Learning from web attacks

Nuke that website!

It all started with a colleague saying she got a strange notice when she visited our VisualsSpeak website. Then she called her web guy, who came and cleaned something off her computer. That’s how the summer started. I upgraded the software on the backend and did everything I knew how to do.

Have you noticed how vague this is? So now you know how it has felt.

While I was totally occupied with learning how to communicate over technology across cultures, Google sends me an email. Is it real? Or is it another phishing scheme? It sounded pretty dire:

We recently discovered that some of your pages can cause users to be
infected with malicious software. We have begun showing a warning page
to users who visit these pages by clicking a search result on Google.com.

and it goes on

If your site was compromised, it’s important to not only remove the
malicious (and usually hidden) content from your pages, but to also
identify and fix the vulnerability. We suggest contacting your hosting
provider if you are unsure of how to proceed

Hidden content on a WordPress site. Great. I know there is a database involved somewhere? So into the other side of the tech world. A place where they speak in tongues and letters. Since Google suggested contacting our host, we sent an email off to Bluehost. Their response?

The content of your site is your responsibility. We do not provide support for coding, development, or design. If your site has been hacked, you will need to consult a developer to resolve the issue.

Any hints?

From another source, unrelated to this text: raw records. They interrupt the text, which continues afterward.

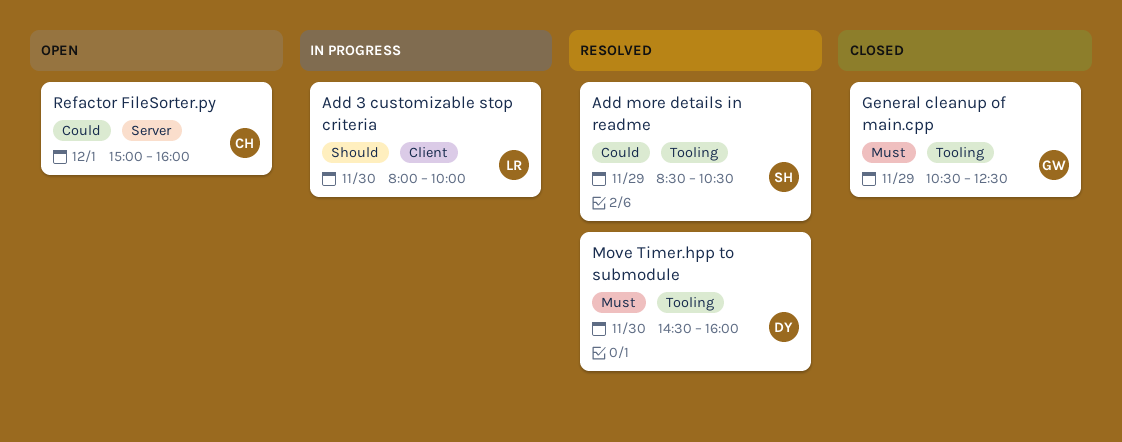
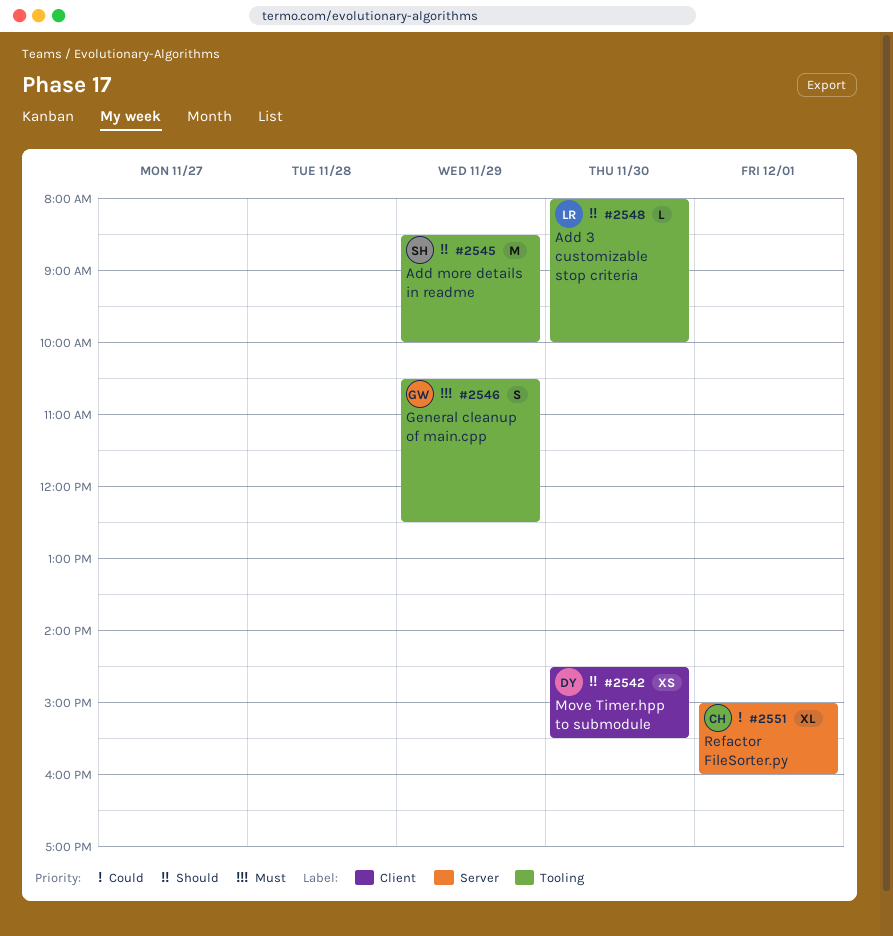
Add 3 customizable stop criteria, label: Client -> Tooling
Add more details in readme, priority: Could -> Should
Add more details in readme, ends: 10:30 -> 10:00
Move Timer.hpp to submodule, priority: Must -> Should
Move Timer.hpp to submodule, label: Tooling -> Client
Move Timer.hpp to submodule, ends: 16:00 -> 15:30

What kind of developer? Developer of what? We have no context. What do you type into Google to find such a person? What do you ask them for?

We are getting emails from our customers and collegues. Some people can get on the site, others are getting dire warnings about their computers being destroyed by our site. Not so good for PR.

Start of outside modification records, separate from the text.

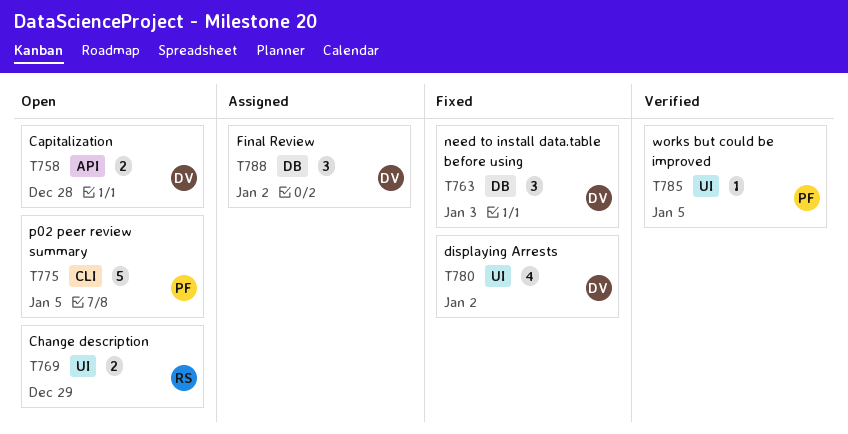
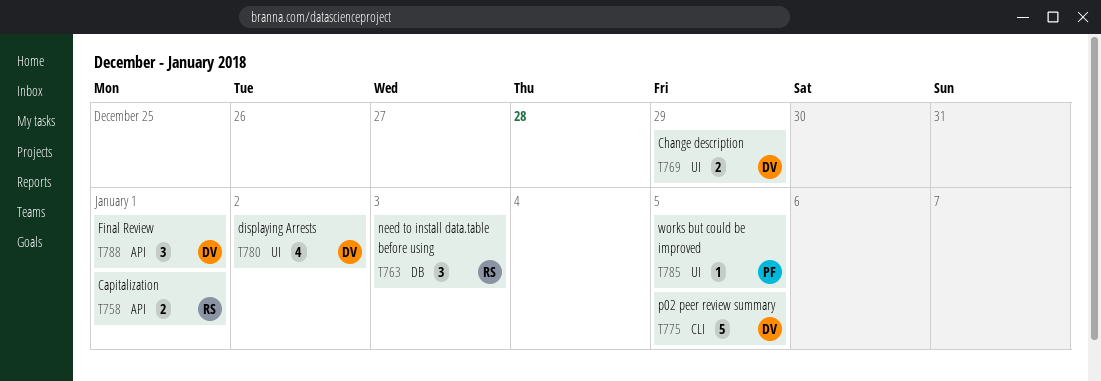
T758, owner: DV -> RS
T758, due: Dec 28 -> Jan 1
T763, owner: DV -> RS
T769, owner: RS -> DV
T775, owner: PF -> DV
T788, label: DB -> API
T788, due: Jan 2 -> Jan 1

Back to Bluehost. Do they know any developers? Yes, they refer us to edynamo.com Let’s just say they took our money and after 18 days have done nothing. Not happy.

Desperate acts come from not knowing what else to do.

Today we are just ripping down the whole site. Having Bluehost remove it completely from their servers.  It will take down all our email and everything else. And we’ll start over.  Then we’ll have to convince Google we have it taken care of so they remove the dire warnings from our site.

Biggest lessons?

• people who are not experts in what you do don’t know the language you speak
• search is great, but useless if you don’t know what to enter
• there are a lot of different kind of developers, I still can’t tell them apart
• there is a huge gulf between the tech side and the user side of technology
• being a fairly savvy user means nothing when there is another kind of problem
• never take a customers money if you can’t deliver (this one is a review  for edynamo.com – NOT recommended)
• we should try to meet people who understand how to fix viruses, malware, trojans, worms etc

How do customers talk about the problems they are trying to solve?

Never once during this period did I say I was concerned about a malware injection attack. If that is even what I should have been concerned about. And when I googled malware, I got sites on how to remove it from my computer not my website. I never figured out what would get the results I needed. I did get pages of what I think were code? With instructions that made no sense at all to me.

What did I say? At least the things that are fit for print:

• My site is a mess and I don’t know why.
• Malware, what do I do?
• What do I do with a broken blog?
• Help, I’m infecting my customers!

Important

If you have visited our VisualsSpeak website this summer and do not have up to date virus software installed on your computer, you should run some kind of checker/detector program. I’d like to be able to guide you to resources, but honestly I still don’t understand this whole thing. Perhaps someone who does will leave some resouces in the comments?